- [EXERCISE AIM]
Leaving out every picture, retype the lines below from the top through the one that contains "ring pip: (402, 364)".

- [THE INPUT]
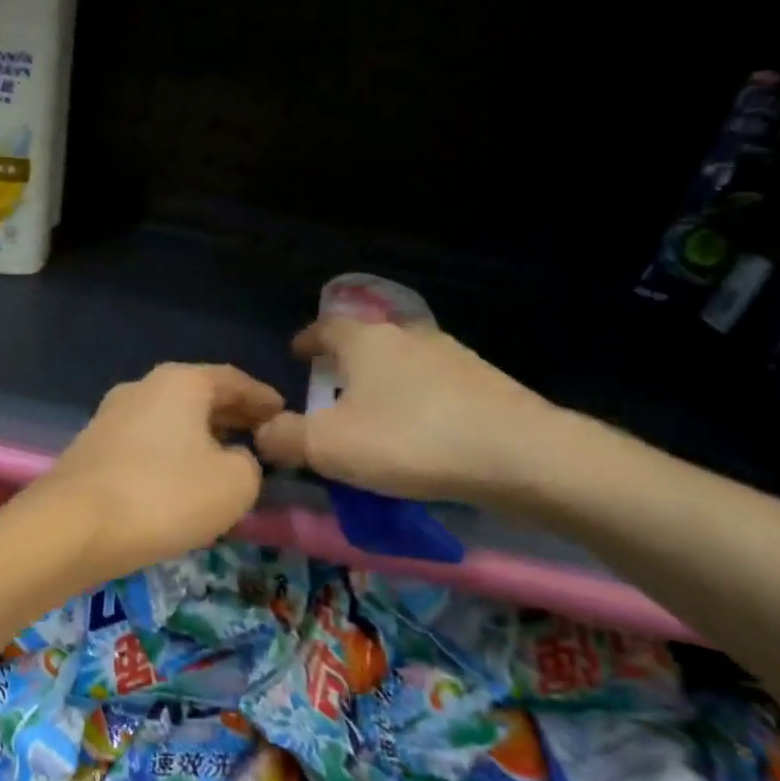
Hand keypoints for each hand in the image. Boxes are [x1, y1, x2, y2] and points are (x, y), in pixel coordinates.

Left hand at [36, 363, 283, 582]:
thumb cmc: (164, 495)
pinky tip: (180, 482)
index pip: (234, 380)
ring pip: (170, 422)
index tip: (284, 414)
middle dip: (231, 418)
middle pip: (198, 398)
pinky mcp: (91, 448)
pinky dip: (171, 456)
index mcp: (180, 382)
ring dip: (199, 438)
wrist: (72, 527)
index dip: (263, 398)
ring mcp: (110, 416)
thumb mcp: (235, 484)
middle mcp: (142, 388)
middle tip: (260, 439)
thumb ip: (250, 464)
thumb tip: (235, 459)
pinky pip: (146, 445)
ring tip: (224, 462)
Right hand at [254, 318, 557, 507]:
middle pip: (366, 342)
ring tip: (374, 417)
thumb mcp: (327, 446)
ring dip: (383, 384)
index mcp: (365, 341)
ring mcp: (452, 356)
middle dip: (345, 364)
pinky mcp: (485, 383)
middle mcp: (407, 336)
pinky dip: (417, 403)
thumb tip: (262, 432)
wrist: (517, 454)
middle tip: (330, 393)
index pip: (324, 327)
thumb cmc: (408, 440)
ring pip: (402, 364)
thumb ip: (284, 438)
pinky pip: (434, 388)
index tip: (296, 354)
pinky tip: (418, 433)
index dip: (306, 340)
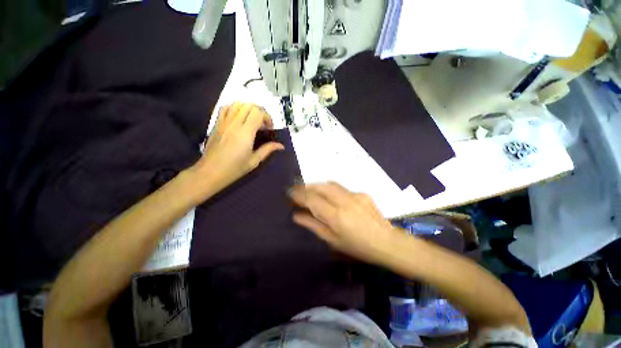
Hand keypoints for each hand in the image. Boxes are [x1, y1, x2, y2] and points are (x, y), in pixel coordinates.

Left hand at [190, 102, 283, 198]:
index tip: (268, 128)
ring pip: (238, 103)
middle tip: (261, 122)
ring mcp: (224, 122)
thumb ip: (267, 150)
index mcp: (245, 133)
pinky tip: (236, 116)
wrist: (210, 172)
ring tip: (249, 118)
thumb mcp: (253, 162)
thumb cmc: (233, 170)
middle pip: (249, 105)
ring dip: (246, 107)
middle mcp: (235, 123)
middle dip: (259, 111)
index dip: (267, 117)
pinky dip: (233, 107)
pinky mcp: (217, 123)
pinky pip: (225, 108)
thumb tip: (280, 145)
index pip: (258, 113)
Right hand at [290, 182, 400, 264]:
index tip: (289, 194)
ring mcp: (356, 195)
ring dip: (318, 186)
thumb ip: (314, 225)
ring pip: (331, 185)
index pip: (311, 199)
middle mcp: (345, 201)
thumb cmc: (357, 247)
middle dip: (307, 186)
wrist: (386, 242)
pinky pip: (343, 189)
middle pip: (321, 186)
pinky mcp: (364, 194)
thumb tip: (297, 215)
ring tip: (310, 192)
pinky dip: (332, 190)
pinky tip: (331, 198)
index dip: (298, 195)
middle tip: (297, 191)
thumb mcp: (333, 241)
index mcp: (335, 215)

- [ANSWER BOX]
Hand keypoints for each hand in the image. Boxes are [x1, y1, x2, y2] and points are (x, y), in pixel coordinates.

Left hand at [36, 363, 283, 582]:
thumb cmc: (164, 495)
pinky tip: (180, 482)
index pip: (234, 380)
ring pip: (170, 422)
index tip: (284, 414)
middle dip: (231, 418)
middle pip: (198, 398)
pinky mcp: (91, 448)
pinky dip: (171, 456)
index mcp: (180, 382)
ring dip: (199, 438)
wrist: (72, 527)
index dip: (263, 398)
ring mcp: (110, 416)
thumb mcp: (235, 484)
middle mcp: (142, 388)
middle tip: (260, 439)
thumb ip: (250, 464)
thumb tip: (235, 459)
pinky pip: (146, 445)
ring tip: (224, 462)
Right hand at [254, 318, 557, 507]:
middle pip: (366, 342)
ring tip: (374, 417)
thumb mcp: (327, 446)
ring dip: (383, 384)
index mcp: (365, 341)
ring mcp: (452, 356)
middle dip: (345, 364)
pinky mcp: (485, 383)
middle mcp: (407, 336)
pinky dip: (417, 403)
thumb tip: (262, 432)
wrist: (517, 454)
middle tip: (330, 393)
index pip: (324, 327)
thumb cmc: (408, 440)
ring pip: (402, 364)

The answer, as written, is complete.